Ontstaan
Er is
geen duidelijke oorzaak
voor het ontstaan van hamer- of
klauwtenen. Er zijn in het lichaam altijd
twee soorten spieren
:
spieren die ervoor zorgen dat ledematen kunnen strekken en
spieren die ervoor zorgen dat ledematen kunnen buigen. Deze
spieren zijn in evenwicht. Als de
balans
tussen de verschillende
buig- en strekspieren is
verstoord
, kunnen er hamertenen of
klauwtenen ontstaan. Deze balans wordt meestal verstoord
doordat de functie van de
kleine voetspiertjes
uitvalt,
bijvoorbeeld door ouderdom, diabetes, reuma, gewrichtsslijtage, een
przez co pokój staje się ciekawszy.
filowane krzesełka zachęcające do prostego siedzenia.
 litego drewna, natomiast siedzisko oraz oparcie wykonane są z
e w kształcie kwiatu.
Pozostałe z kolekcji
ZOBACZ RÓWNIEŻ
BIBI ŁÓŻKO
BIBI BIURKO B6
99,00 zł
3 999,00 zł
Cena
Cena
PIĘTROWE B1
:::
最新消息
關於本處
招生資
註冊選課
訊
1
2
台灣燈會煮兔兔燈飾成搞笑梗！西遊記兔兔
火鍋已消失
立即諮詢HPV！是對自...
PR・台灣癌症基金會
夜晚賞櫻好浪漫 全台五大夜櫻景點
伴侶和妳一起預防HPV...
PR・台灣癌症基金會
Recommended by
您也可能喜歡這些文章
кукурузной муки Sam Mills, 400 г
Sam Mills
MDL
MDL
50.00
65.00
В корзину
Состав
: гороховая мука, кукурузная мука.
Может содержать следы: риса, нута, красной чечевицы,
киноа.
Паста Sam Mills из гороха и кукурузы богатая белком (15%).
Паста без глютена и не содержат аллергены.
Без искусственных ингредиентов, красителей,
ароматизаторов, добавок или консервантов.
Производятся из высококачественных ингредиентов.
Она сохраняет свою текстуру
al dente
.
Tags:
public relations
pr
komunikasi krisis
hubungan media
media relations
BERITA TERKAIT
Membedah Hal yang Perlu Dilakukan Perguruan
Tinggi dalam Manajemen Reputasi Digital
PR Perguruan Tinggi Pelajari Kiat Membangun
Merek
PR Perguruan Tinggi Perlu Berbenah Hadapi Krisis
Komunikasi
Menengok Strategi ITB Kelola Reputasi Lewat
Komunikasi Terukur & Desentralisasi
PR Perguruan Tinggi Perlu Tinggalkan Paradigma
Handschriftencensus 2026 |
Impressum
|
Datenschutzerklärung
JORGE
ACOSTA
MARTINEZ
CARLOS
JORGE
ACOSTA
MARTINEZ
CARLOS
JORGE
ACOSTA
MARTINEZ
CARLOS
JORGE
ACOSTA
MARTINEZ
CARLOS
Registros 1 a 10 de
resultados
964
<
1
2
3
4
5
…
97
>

--------------------------------------------------

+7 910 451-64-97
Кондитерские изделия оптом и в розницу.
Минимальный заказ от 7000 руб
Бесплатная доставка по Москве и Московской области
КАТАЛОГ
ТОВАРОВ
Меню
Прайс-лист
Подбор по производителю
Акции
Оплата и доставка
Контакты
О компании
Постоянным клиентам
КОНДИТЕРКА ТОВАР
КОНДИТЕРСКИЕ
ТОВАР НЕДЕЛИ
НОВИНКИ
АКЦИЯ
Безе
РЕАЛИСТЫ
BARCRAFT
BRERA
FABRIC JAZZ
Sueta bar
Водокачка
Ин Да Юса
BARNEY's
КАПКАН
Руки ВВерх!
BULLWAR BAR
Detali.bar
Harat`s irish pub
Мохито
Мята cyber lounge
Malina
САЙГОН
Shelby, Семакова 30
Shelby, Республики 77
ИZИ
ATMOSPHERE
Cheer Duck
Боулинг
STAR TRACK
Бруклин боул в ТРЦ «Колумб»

--------------------------------------------------

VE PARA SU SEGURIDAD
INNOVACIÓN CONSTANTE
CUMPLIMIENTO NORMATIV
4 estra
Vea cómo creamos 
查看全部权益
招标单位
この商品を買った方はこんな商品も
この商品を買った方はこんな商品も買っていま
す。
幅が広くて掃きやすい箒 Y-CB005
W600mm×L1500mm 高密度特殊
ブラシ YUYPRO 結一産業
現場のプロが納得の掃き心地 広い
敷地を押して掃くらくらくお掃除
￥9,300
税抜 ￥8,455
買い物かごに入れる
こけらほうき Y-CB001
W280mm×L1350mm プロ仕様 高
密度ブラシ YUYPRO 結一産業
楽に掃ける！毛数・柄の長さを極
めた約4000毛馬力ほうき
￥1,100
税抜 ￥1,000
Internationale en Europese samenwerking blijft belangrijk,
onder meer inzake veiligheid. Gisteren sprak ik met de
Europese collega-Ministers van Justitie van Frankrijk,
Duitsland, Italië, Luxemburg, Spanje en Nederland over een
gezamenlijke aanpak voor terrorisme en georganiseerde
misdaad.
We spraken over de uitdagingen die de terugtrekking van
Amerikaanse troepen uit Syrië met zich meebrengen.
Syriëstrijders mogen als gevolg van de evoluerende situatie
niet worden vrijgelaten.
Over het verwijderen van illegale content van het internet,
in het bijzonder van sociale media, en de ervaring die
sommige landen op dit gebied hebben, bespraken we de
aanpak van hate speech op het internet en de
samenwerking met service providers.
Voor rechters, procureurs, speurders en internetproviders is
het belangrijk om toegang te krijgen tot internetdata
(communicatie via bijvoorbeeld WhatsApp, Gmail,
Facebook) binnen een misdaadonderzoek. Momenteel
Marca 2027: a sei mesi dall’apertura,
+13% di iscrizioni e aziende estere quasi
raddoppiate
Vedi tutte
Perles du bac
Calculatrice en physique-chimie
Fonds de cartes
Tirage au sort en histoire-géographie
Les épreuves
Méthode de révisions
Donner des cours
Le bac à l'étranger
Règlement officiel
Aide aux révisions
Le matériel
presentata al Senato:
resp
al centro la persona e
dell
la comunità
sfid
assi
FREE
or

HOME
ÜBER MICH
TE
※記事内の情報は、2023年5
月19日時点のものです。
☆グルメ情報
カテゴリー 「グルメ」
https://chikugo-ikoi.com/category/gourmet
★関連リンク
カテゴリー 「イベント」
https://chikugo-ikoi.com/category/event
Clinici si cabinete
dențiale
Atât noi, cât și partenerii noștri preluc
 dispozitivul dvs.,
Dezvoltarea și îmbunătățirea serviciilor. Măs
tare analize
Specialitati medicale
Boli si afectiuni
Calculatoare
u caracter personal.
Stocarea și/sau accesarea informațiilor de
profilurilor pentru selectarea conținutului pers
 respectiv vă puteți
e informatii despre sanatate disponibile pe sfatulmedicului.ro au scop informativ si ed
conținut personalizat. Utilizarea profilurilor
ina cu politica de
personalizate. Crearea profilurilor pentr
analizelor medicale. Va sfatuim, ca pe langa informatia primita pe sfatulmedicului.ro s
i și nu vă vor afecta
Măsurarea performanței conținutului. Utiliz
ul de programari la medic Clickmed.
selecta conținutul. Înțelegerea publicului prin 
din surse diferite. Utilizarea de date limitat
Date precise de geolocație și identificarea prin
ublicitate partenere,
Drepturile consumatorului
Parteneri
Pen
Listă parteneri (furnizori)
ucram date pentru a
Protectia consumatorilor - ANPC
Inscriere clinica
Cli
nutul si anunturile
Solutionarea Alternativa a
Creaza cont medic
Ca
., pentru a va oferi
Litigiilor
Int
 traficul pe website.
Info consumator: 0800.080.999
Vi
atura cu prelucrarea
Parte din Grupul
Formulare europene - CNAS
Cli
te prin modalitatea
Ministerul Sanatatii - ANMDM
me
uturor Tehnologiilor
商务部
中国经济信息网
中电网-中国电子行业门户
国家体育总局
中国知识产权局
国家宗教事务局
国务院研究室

--------------------------------------------------

> [Exercise]: Only the lines above from the one with "gezamenlijke aanpak voor" through the one with "niet worden vrijgelaten." should be duplicated, character for character.

> [Output for this task]:
gezamenlijke aanpak voor terrorisme en georganiseerde
misdaad.
We spraken over de uitdagingen die de terugtrekking van
Amerikaanse troepen uit Syrië met zich meebrengen.
Syriëstrijders mogen als gevolg van de evoluerende situatie
niet worden vrijgelaten.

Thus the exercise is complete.